Wer kann, wechselt in Corona-Zeiten ins Homeoffice. Doch in vielen Regionen ist das Netz schlecht. Deutschland habe den Breitbandausbau verschlafen, sagen Kritiker.
Homeoffice auf dem Land
Milmersdorf in der brandenburgischen Uckermark liegt rund 60 Kilometer von der polnischen Grenze entfernt. Die Landstraße, die zum einst größten Betonwerk der DDR führt, schlängelt sich durch Felder und kleine Dörfer. Jens Enderling, den Chef, erreicht man am besten per Festnetztelefon.
Denn das Handynetz ist miserabel, die Internetverbindung ebenso. Enderling ist ein nüchterner Typ. Fragt man aber, ob er seine Mitarbeiter in diesen Zeiten nicht lieber ins Homeoffice schicken möchte, muss er erst einmal Luft holen und durchatmen.

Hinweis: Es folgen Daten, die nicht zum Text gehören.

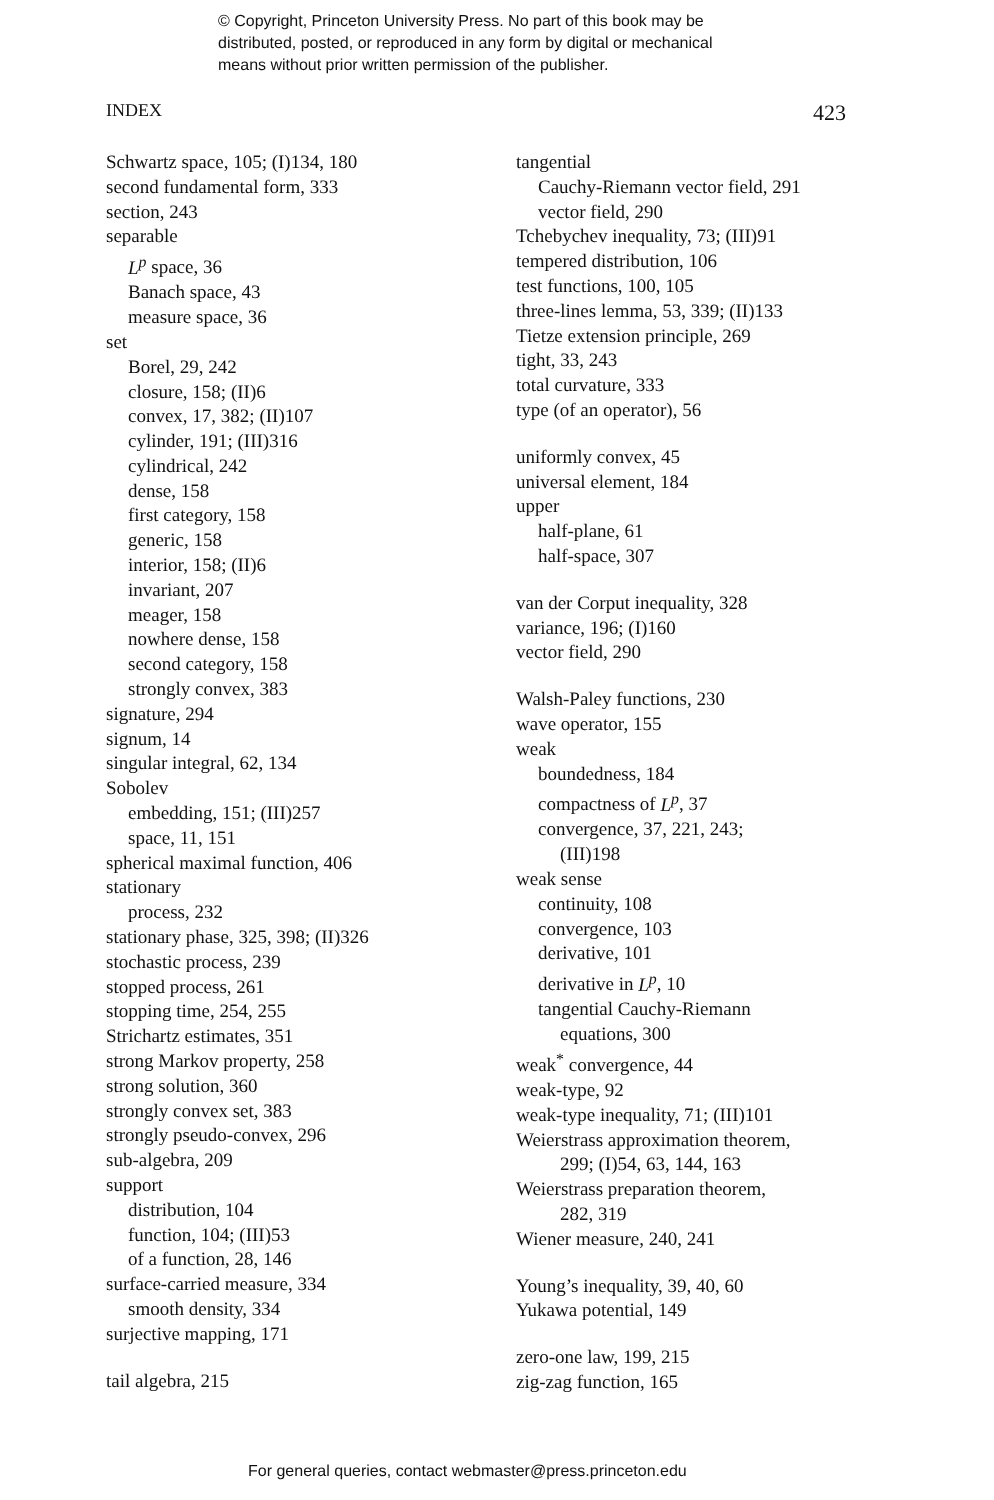© Copyright, Princeton University Press. No part of this book may be
distributed, posted, or reproduced in any form by digital or mechanical
means without prior written permission of the publisher.
INDEX 423
Schwartz space, 105; (I)134, 180
second fundamental form, 333
section, 243
separable
L<sup>p</sup> space, 36
Banach space, 43
measure space, 36
set
Borel, 29, 242
closure, 158; (II)6
convex, 17, 382; (II)107
cylinder, 191; (III)316
cylindrical, 242
dense, 158
first category, 158
generic, 158
interior, 158; (II)6
invariant, 207
meager, 158
nowhere dense, 158
second category, 158
strongly convex, 383
signature, 294
signum, 14
singular integral, 62, 134
Sobolev
embedding, 151; (III)257
space, 11, 151
spherical maximal function, 406
stationary
process, 232
stationary phase, 325, 398; (II)326
stochastic process, 239
stopped process, 261
stopping time, 254, 255
Strichartz estimates, 351
strong Markov property, 258
strong solution, 360
strongly convex set, 383
strongly pseudo-convex, 296
sub-algebra, 209
support
distribution, 104
function, 104; (III)53
of a function, 28, 146
surface-carried measure, 334
smooth density, 334
surjective mapping, 171
tail algebra, 215
tangential
Cauchy-Riemann vector field, 291
vector field, 290
Tchebychev inequality, 73; (III)91
tempered distribution, 106
test functions, 100, 105
three-lines lemma, 53, 339; (II)133
Tietze extension principle, 269
tight, 33, 243
total curvature, 333
type (of an operator), 56
uniformly convex, 45
universal element, 184
upper
half-plane, 61
half-space, 307
van der Corput inequality, 328
variance, 196; (I)160
vector field, 290
Walsh-Paley functions, 230
wave operator, 155
weak
boundedness, 184
compactness of L<sup>p</sup>, 37
convergence, 37, 221, 243;
(III)198
weak sense
continuity, 108
convergence, 103
derivative, 101
derivative in L<sup>p</sup>, 10
tangential Cauchy-Riemann
equations, 300
weak<sup>*</sup> convergence, 44
weak-type, 92
weak-type inequality, 71; (III)101
Weierstrass approximation theorem,
299; (I)54, 63, 144, 163
Weierstrass preparation theorem,
282, 319
Wiener measure, 240, 241
Young’s inequality, 39, 40, 60
Yukawa potential, 149
zero-one law, 199, 215
zig-zag function, 165
For general queries, contact webmaster@press.princeton.edu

Notwendigkeit des schnellen Internets wurde nicht erkannt
"Das würde nicht funktionieren. Ich müsste dann aufhören zu produzieren", sagt er. Denn das Netz ist in den umliegenden Dörfern, in denen seine Mitarbeiter wohnen, noch schlechter als im Werk. Ausnahme: die polnischen Kollegen im benachbarten Stettin. Da läuft es.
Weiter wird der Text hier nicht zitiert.